Frequently Asked Questions About Key Considerations in Drafting the Articles of Association of a Parent Company

Why is drafting the articles of association of a parent company important?

The articles of association of a parent company or holding company operate as the governing framework for corporate administration and for the management of subsidiaries. This document defines the legal and managerial structure of the company’s activities and functions as a core corporate record. It must be signed by all founders.

What key matters should be included in a parent company’s articles of association?

Key matters include the company form (public joint stock, private joint stock, or limited liability), inclusion of the term holding company or specialized parent company in the name, the purpose of incorporation, the registered head office and the ability to establish branches or representative offices, general provisions confirming legal and financial independence, the company’s term, the scope of activities and duties, and the method of management and oversight of subsidiaries.

What is the scope of activity of a parent company?

The principal activities include managing shares and investments of subsidiary companies, portfolio formation and administration, management of investment funds, investment advisory services, and risk management advisory services. The parent company may also undertake transactions necessary to achieve its objectives, either through subsidiaries or, where required, directly with approval of the general meeting.

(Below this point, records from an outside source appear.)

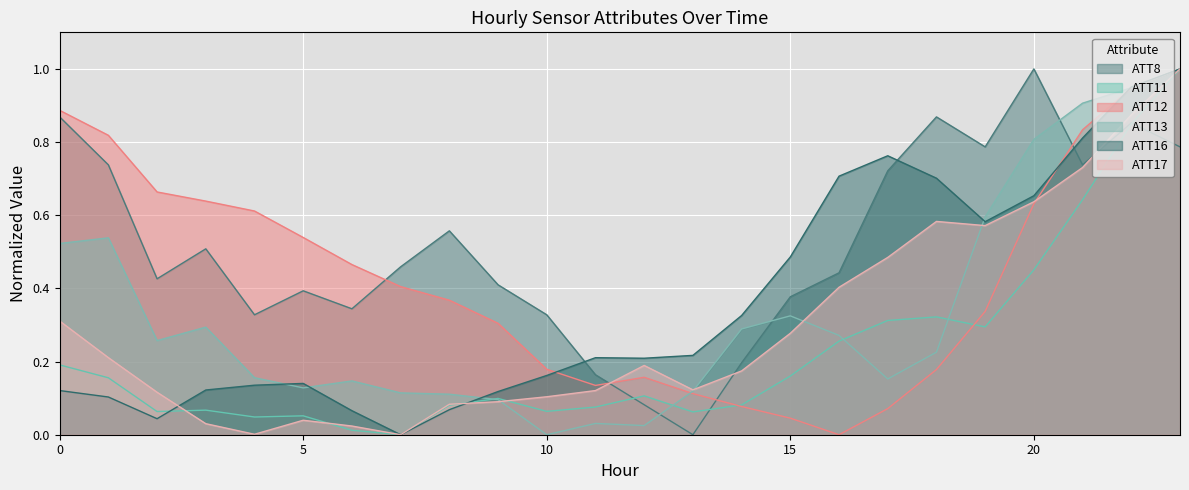

List the labels in order of ATT8 value, largest first.

20, 0, 18, 22, 19, 23, 1, 21, 17, 8, 3, 7, 16, 2, 9, 5, 15, 6, 4, 10, 14, 11, 12, 13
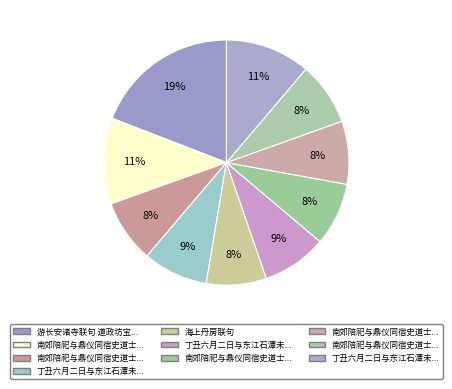

How many segments does this pie chart have?

10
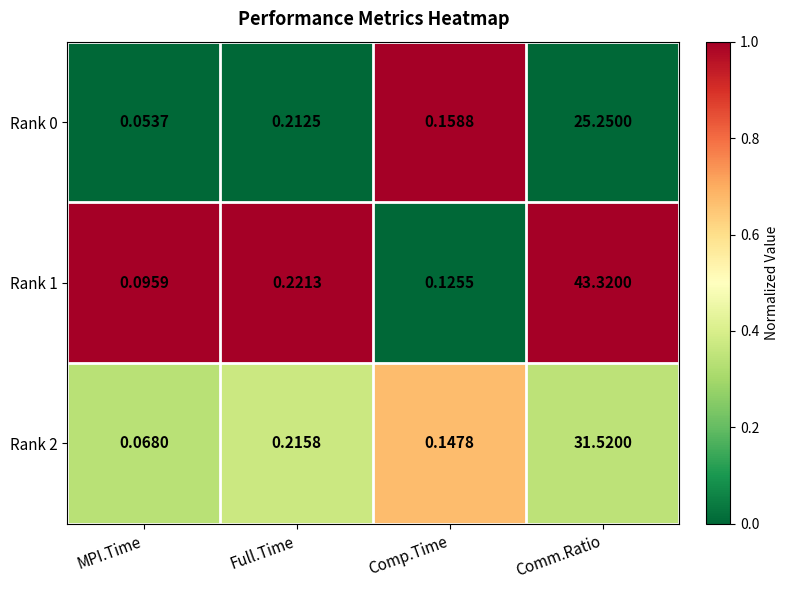

What is the spread (max minus min) of values at Comm.Ratio?

18.1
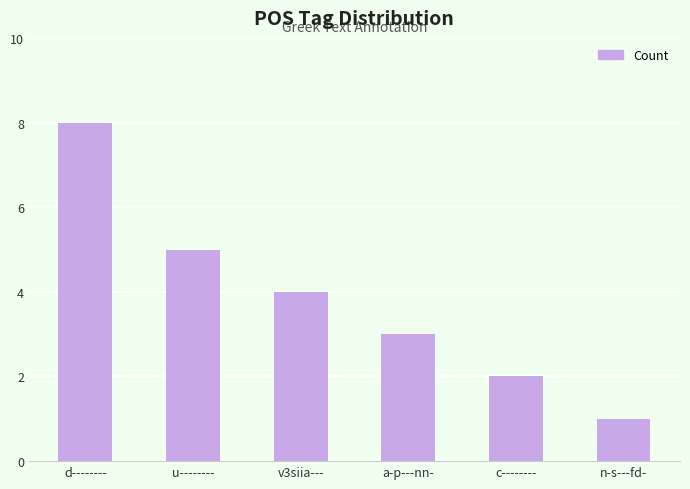

What is the label of the 1st bar from the left?

d--------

What investment limitations apply to the parent company’s portfolio activity?

Limitations include that more than 5 percent of the assets allocated to the portfolio activity should not be invested in securities of a single issuer, investment should not result in the company and its affiliates holding 20 percent or more of the voting rights required to elect that issuer’s board, the portfolio should not include securities issued by investment companies, and no more than 20 percent of the allocated assets may be used to purchase securities of issuers operating in the same industry.

What is the difference between capital shares and beneficiary shares?

Capital shares entitle the holder to dividends prior to liquidation and to receive a share of distributed assets upon liquidation. Beneficiary shares entitle the holder to dividends prior to liquidation but do not entitle the holder to any share of distributed assets upon liquidation.

How may a parent company establish branches or representative offices?

A parent company may establish branches or representative offices inside or outside the country, where necessary, subject to approval of the general meeting and compliance with applicable laws and regulations, in order to carry out the operations set out in its articles of association.

Dear readers, please note that the materials provided are prepared solely for informational purposes and are in no way a substitute for professional legal advice from a licensed attorney. Any legal decision or action taken without consulting a lawyer is the sole responsibility of the user, and the publisher assumes no responsibility or liability in this regard.